Bug #1476
Odd behavior with verlet-buffer-drift
Description
- The output in md.log is "The maximum allowed number of cells is: X 3 Y 3 Z 2". But then "There is no domain decomposition for 2 nodes". So something is wrong about the log output.
- It seems odd that we automatically change nstlist to a value which then causes an error. It seems it would make sense that we change nstlist at maximum as much, so that the requested number of nodes give a valid domain decomposition.
History
#1 Updated by Roland Schulz almost 7 years ago
- Description updated (diff)
#2 Updated by Szilárd Páll almost 7 years ago
Roland Schulz wrote:
- It seems odd that we automatically change nstlist to a value which then causes an error. It seems it would make sense that we change nstlist at maximum as much, so that the requested number of nodes give a valid domain decomposition.
Indeed, this can happen, IIRC I've seen it too.
it should be possible to the the effect of nstlist on DD and avoid failures (unlike avoiding slowdown which does happen too) - although it may require some complex logic (as the nstlist override happens before the DD initialization).
#3 Updated by Szilárd Páll almost 7 years ago
- Category set to mdrun
#4 Updated by Berk Hess over 6 years ago
This message is not contradictory. It prints the maximum number of cells. In triclinic boxes with relatively large cut-offs, 2 domains in x or y might not works, whereas 1 or 3 will work. This is a bit counterintuitive, but unfortunately this is the case.
It would be nice to prevent the nstlist increase in such cases, but since that is done before the DD is initialized, this is hard. A better practical solution for this issue would be to allow one domain to utilize multiple GPUs. We are working on this.

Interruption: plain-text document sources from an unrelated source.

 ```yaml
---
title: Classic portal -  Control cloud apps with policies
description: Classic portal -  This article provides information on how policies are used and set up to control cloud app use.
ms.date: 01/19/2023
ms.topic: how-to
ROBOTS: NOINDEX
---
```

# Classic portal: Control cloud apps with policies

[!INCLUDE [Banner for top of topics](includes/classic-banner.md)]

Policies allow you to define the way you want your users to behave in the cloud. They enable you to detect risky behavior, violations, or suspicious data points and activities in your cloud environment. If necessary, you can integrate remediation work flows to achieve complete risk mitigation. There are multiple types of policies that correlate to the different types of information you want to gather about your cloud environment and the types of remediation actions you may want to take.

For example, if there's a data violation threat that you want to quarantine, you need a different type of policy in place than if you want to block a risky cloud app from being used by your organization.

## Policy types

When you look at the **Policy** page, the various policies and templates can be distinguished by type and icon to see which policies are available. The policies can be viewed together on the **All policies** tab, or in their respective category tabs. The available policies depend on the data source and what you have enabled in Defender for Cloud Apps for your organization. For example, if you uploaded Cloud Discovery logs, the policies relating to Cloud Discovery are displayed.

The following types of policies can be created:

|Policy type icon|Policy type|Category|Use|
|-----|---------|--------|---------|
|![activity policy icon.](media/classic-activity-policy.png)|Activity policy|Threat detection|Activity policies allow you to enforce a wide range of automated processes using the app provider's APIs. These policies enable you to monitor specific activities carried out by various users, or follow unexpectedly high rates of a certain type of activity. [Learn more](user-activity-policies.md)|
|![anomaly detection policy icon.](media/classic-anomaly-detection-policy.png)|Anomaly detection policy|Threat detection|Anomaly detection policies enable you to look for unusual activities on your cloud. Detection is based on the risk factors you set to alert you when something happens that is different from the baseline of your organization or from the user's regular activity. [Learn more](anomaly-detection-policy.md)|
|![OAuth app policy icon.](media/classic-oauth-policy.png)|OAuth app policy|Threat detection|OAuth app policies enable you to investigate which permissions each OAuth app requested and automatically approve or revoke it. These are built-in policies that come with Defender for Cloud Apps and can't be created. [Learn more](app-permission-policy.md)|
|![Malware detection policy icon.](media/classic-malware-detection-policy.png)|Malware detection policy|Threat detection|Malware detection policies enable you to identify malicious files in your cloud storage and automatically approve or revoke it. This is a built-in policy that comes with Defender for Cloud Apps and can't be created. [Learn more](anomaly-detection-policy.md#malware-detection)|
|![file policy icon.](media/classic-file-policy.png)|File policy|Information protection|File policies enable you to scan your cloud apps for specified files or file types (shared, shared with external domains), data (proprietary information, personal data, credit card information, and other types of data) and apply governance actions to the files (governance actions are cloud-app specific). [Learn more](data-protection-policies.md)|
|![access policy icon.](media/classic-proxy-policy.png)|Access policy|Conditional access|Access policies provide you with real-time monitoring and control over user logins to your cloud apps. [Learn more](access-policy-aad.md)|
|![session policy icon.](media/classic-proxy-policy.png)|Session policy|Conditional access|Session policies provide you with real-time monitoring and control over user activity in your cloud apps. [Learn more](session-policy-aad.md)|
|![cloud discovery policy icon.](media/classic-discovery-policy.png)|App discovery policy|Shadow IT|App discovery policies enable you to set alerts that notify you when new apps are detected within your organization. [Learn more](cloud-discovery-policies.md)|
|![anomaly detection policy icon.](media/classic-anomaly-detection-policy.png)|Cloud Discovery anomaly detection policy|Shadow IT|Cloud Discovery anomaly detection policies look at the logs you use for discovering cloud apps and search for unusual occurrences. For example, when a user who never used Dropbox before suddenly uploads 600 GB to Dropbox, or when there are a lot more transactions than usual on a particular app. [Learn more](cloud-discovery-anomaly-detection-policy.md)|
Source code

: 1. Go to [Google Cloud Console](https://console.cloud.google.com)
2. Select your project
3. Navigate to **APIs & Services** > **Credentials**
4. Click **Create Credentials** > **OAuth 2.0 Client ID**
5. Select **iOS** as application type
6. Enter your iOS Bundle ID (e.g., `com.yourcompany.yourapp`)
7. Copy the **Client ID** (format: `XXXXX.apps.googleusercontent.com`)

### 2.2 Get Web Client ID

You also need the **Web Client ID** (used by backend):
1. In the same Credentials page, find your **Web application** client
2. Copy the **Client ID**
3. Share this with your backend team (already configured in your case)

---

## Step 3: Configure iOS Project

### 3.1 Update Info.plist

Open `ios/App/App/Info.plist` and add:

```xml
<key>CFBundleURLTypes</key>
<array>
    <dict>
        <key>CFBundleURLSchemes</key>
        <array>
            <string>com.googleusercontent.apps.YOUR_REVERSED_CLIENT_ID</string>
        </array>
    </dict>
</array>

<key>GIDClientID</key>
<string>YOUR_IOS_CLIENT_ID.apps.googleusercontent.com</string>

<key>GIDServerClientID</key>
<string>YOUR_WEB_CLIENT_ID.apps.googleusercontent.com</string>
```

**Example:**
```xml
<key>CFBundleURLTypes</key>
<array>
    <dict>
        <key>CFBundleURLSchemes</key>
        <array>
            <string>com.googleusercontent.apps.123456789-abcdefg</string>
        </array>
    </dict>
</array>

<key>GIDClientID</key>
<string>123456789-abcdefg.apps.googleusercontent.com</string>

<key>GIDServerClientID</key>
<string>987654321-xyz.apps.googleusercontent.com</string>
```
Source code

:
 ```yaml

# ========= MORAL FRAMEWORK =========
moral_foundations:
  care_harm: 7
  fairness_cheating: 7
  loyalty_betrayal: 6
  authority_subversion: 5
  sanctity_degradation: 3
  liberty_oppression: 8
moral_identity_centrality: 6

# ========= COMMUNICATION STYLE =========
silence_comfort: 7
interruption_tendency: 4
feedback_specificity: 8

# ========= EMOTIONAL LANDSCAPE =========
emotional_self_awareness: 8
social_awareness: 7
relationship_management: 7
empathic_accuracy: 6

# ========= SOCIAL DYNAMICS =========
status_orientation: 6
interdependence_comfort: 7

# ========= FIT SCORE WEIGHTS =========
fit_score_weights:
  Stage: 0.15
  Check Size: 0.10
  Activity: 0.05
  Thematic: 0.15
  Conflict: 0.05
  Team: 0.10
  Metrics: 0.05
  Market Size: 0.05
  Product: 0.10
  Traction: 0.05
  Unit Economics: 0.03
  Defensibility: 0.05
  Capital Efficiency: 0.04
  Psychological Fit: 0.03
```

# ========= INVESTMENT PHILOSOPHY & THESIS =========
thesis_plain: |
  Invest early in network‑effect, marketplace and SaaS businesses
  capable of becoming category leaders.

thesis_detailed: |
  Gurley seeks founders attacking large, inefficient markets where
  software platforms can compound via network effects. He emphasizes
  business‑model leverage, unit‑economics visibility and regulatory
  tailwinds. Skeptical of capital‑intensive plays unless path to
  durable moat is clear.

#5 Updated by Berk Hess over 6 years ago
- Priority changed from Normal to Low
- Target version set to future
#6 Updated by Erik Lindahl almost 5 years ago
I would agree with roland that the message itself is highly inconsistent, even though the code might not be. If we haven't done any work on this, could we at least update the error message to be more explicit and convey the message that even 2 nodes might not work in some cases?